The People's Yellow Pages was a reference guide and sourcebook produced by the Cambridge, Mass group / collective Vocations for Social Change. The People's Yellow Pages first appeared in the Spring of 1971 and had at least yearly updated editions printed through the late 1970s, printing 20,000 or more copies at its peak. The latest edition we have seen of the Boston / Cambridge edition is from 1980 – 1981.
Vocations for Social Change also produced work-related pamphlets in the mid-1970s and a book called No Bosses Here: A Manual On Working Collectively in late 1976.
Other editions of the People's Yellow Pages were published throughout the country in the 1970s, from San Francisco to New Orleans, Portland, OR to Minneapolis. Many of these were a direct result of an important instructional / How-To book produced by Vocations for Social Change in September 1972 called Getting Together A People’s Yellow Pages: An Overground Underground Toward Social Change.
A description / mission statement, from the 1973 Boston edition:
The People's Yellow Pages is a directory of groups and individuals who are working for radical change of our lives and institutions. Most of the people listed in this directory are trying to live and work in new ways -- ways they believe will lead toward real change, ways that value the person rather than the product and that live out values of openness and cooperation. Many are resisting unjust institutions of our society -- corporations, the military, prisons. Others are working for radical change from within the system by coming together with others in their workplaces to challenge sex roles, racism, and alienating structures. Still others are building new, alternative institutions, such as free schools, food cooperatives and non-capitalist businesses.

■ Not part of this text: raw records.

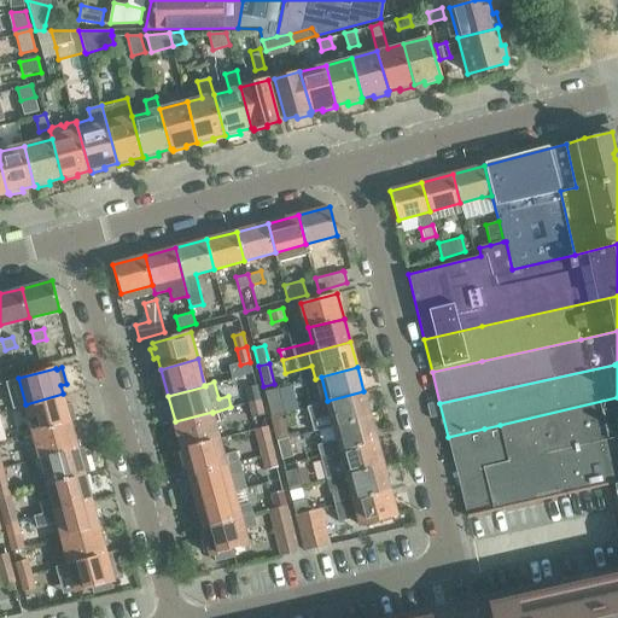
[(250,402),(260,400),(256,385),(246,388),(250,402)]
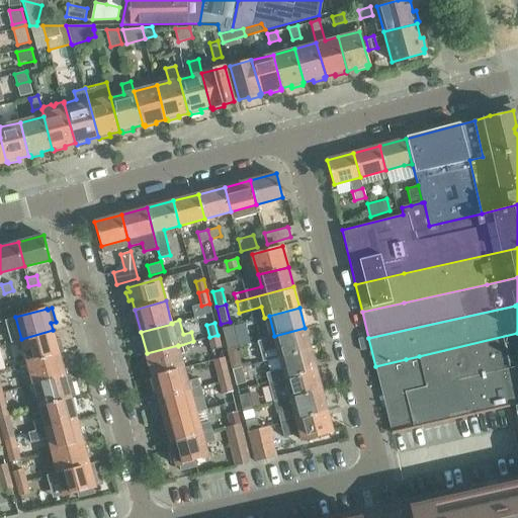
[(233,326),(222,328),(226,345),(227,348),(236,346),(238,345),(233,326)]
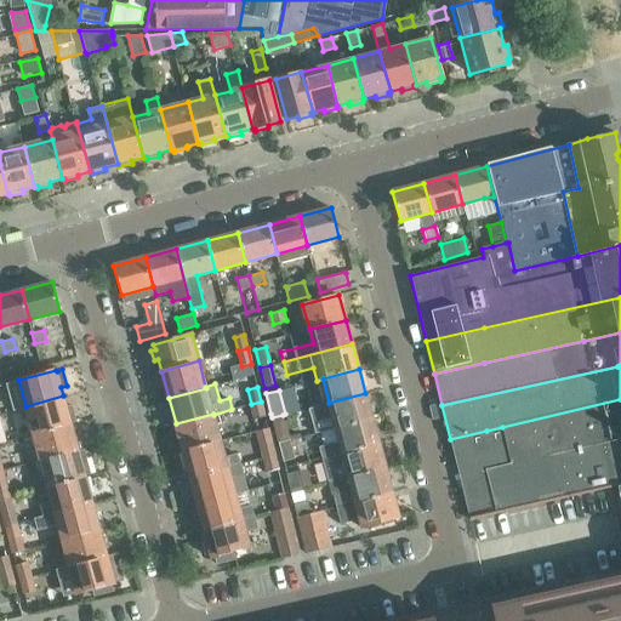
[(334,419),(336,427),(372,417),(365,393),(329,403),(330,405),(311,410),(314,425),(334,419)]
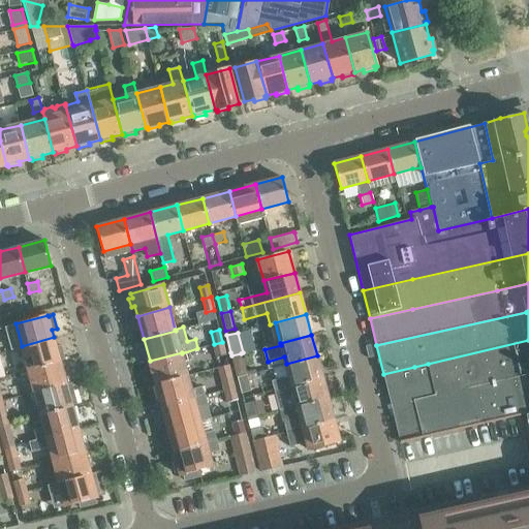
[(54,337),(22,346),(28,369),(60,360),(65,359),(61,345),(57,346),(54,337)]
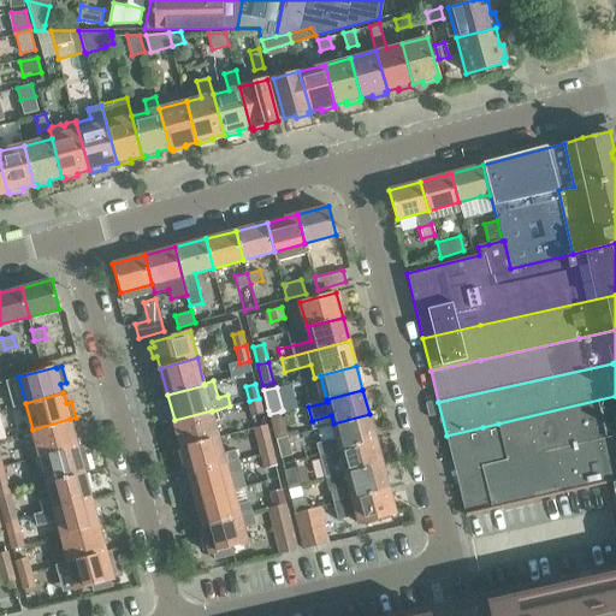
[(615,396),(498,424),(483,427),(486,440),(502,437),(508,462),(535,456),(615,436),(615,396)]
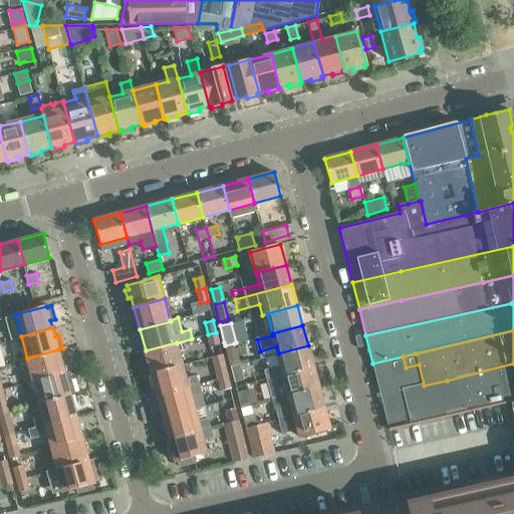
[(216,332),(208,334),(211,347),(219,345),(216,332)]
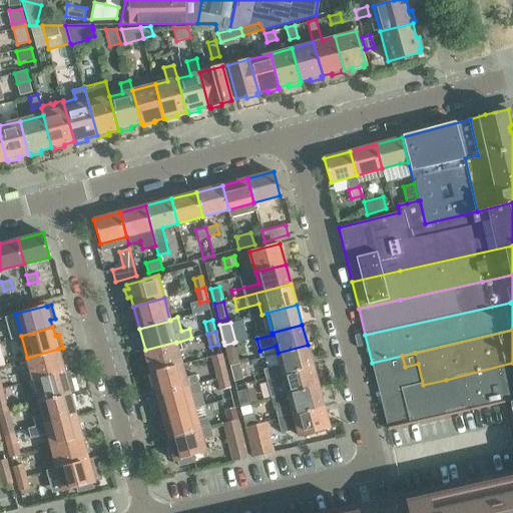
[(145,350),(151,373),(182,365),(176,343),(176,342),(145,350)]
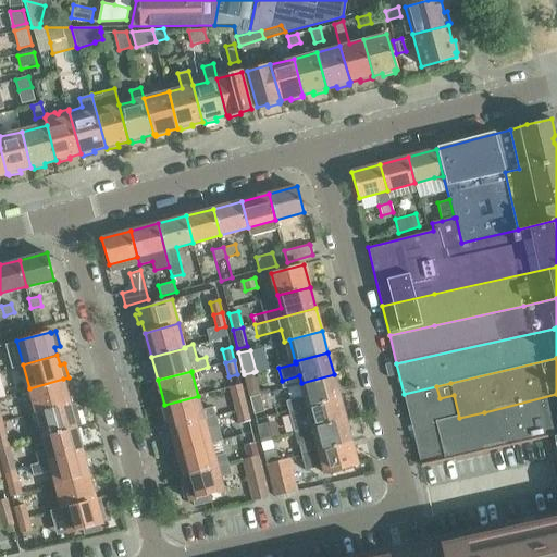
[(260,394),(254,372),(244,374),(249,396),(260,394)]
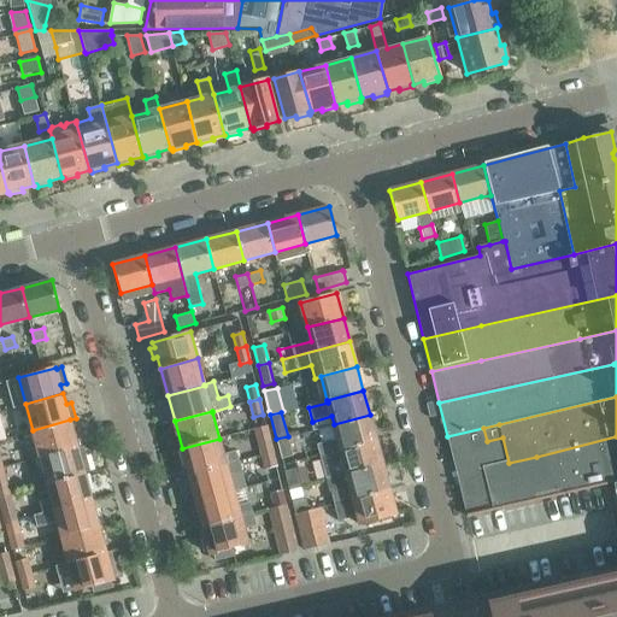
[(321,454),(340,450),(376,440),(370,415),(334,424),(338,438),(318,444),(321,454)]
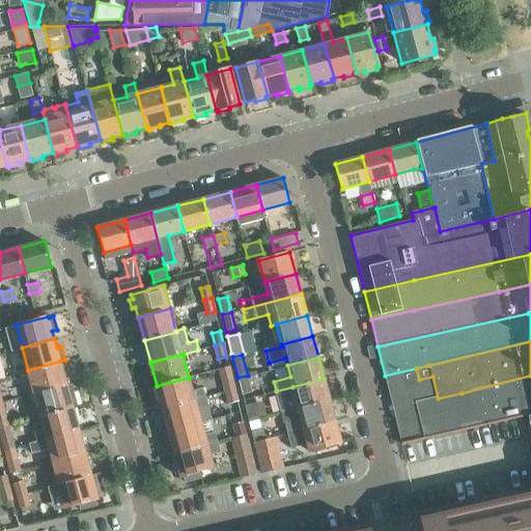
[(60,361),(28,370),(34,393),(66,384),(60,361)]
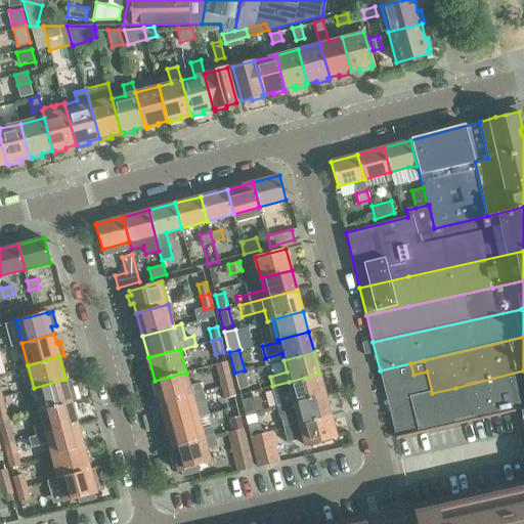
[(221,388),(231,385),(226,361),(215,364),(221,388)]
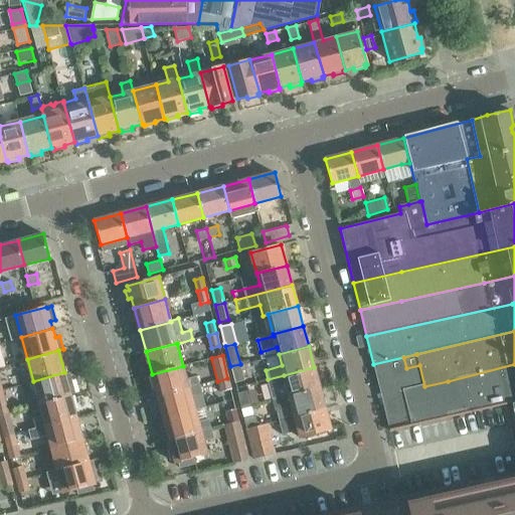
[(389,430),(455,414),(448,381),(424,386),(419,365),(406,368),(403,357),(373,364),(389,430)]
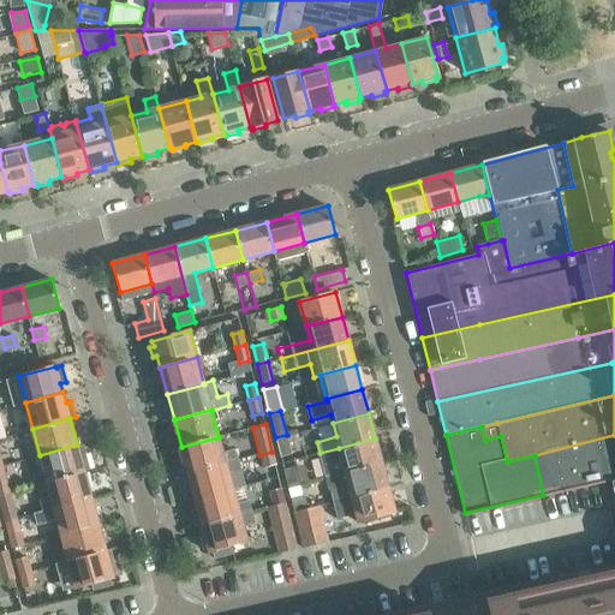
[(614,435),(535,455),(543,495),(610,481),(614,478),(614,435)]
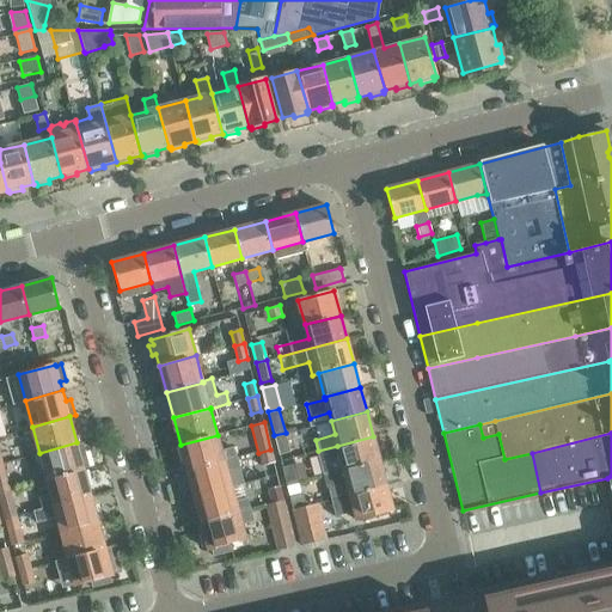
[(275,438),(279,454),(291,452),(286,434),(275,438)]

The People's Yellow Pages is a way to provide information on the many social change efforts in the Boston area -- information which is not easily available elsewhere. This information gives us a sense of the growth and strength these groups represent. But the Yellow Pages is more than just information. It is also an attempt to do other things: to organize and empower people by connecting them to those listed and to each other; to provide models for people who want to start alternative institutions; to facilitate more communication among the groups listed; and perhaps most importantly, to begin building here in Boston what we see as a cornerstone of a changed or new society -- a real community.
We hope the People's Yellow Pages can be a tool in building such a community. We hope it can be a way for all of us to begin divorcing ourselves from a system which uses and cripples people and to begin building a new, life-affirming one. We hope it will provide a way for us to support one another, reach out to others, and share in this creation of a new society. As such, the People's Yellow Pages is not advertising; it is not a place for those listed to get more business and make more money, nor for those of us using it to get cheap labor or groovy items. The People's Yellow Pages grows out of our belief in nonviolence as a force for social change and our vision of a new society.
-- The VSC Collective
A description / mission statement, from the 1976 Boston edition:
The Boston People's Yellow Pages is a social change sourcebook. In sections from Housing to Aging, from Food to Music, and from Political Action to Welfare, the People's Yellow Pages gives people information and contacts which they can use to take control of their lives - by living cheaply, by challenging oppressive institutions, and by starting cooperative groups that meet their basic needs.